/pydantic-chatcompletion

Wraps openai.ChatCompletion to produce pydantic model output via schema prompt and error feedback.

Primary LanguagePython

Pydantic ChatCompletion

This repository provides a wrapper around the OpenAI ChatCompletion API that help enables the extraction of structured data (in the form of a Pydantic model) from unstructured text via language model.

This package provide a pydantic_chatcompletion.create() function that is similar to the openai.ChatCompletion.create() function.

The pydantic_chatcompletion.create() function takes an arbitrary pydantic class as an additional argument (in addition to the normal arguments supported by openai.ChatCompletion.create()) and tries to return an instance of the supplied pydantic class as return data.

The create function in the pydantic_chatcompletion package is designed to interact with the OpenAI ChatCompletion API to progressively guide the language model to produce structured data according to a provided Pydantic model. Here's how it accomplishes this task:

  1. It starts by appending a system message to the list of messages, instructing the language model to respond with valid JSON that conforms to the Pydantic model's JSON schema.

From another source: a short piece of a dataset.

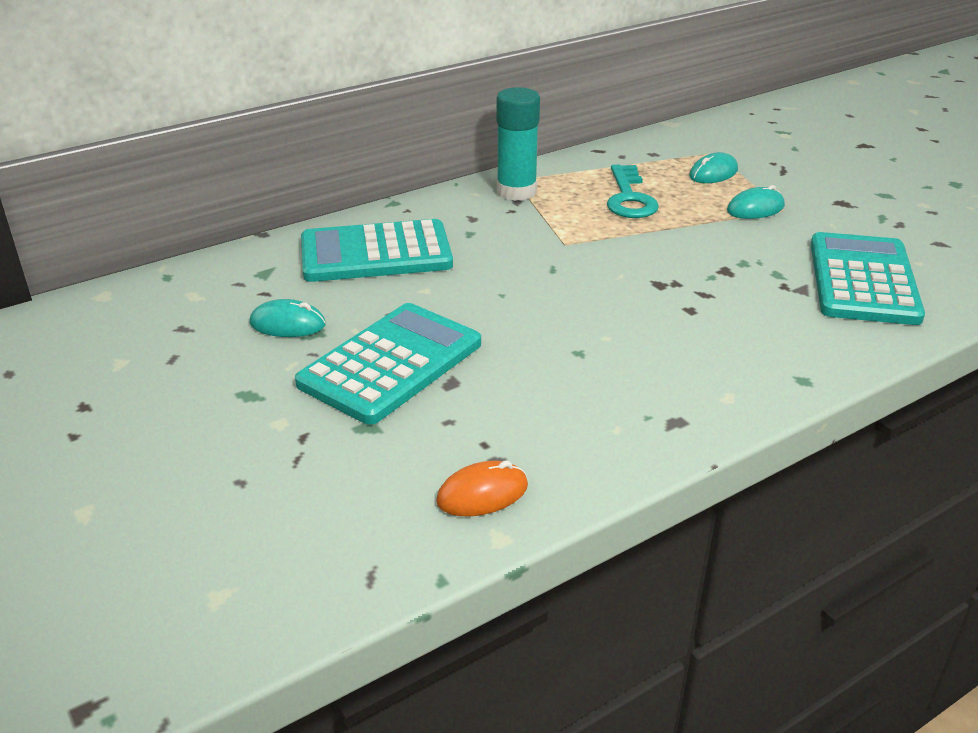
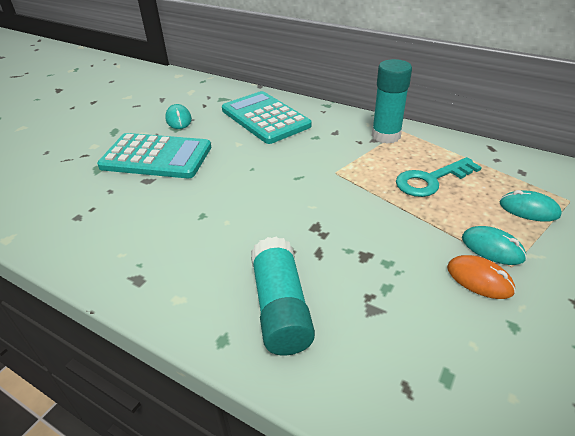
camera: 65 degrees right, 5 degrees up
orange mouse [436,461,528,516] -> orange mouse moved to [447,255,516,299]
turquoise calculator [811,232,925,325] -> none
none -> turquoise glue stick [251,237,315,356]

The message also asks the language model not to include any additional text besides the JSON object.

  2. If the language model output is not valid json, append the json.loads() exception output as an additional system message and try again.

  3. If the lanugage model output is valid json but does not pass pydantic validation, append the pydantic exception output as an additional system message and try again.

In most cases the error remediation of the 2nd and 3rd steps is not required as the language model is usually able to output correct data on the first try.

Installation

pip install pydantic_chatcompletion

Usage

import pydantic_chatcompletion
from pydantic import BaseModel


messages = [{"role": "user", "content": "All of your unstructured text to process via language model..."]


class MyPydanticModel(BaseModel)
      """
      The data we extract from the unstructured text via lanugage model.
      """
      some_data: int
      more_data: str

instance_of_my_data =  pydantic_chatcompletion.create(messages, MyPydanticModel, model='gpt-3.5-turbo')

print(instance_of_my_data.some_data, instance_of_my_data.more_data)

Summary of Examples

  1. example/book_info.py: Extracts structured book information (title, author, publication year, genre, characters, and summary) from a given unstructured text describing the book "Pride and Prejudice".

  2. example/doc_metadata.py: Extracts metadata (title, author, creation date, and primary language) from an unstructured text related to a document about investment opportunities in Generative AI.

  3. example/list_event_dates.py: Extracts a list of events, their names, and their relative start and end dates from an unstructured text containing a calendar of events.

  4. example/movie_info.py: Extracts structured movie information (title, director, release year, cast, genre, duration, plot, and awards) from an unstructured text about the movie "The Godfather".

  5. example/nested.py: Extracts a nested curriculum structure (curriculum title, description, courses, course titles, instructors, and course durations) from an unstructured text describing a data science bootcamp.

  6. example/user_details.py: Extracts user details (name, age, email, and country) from an unstructured text about a software engineer named John Doe.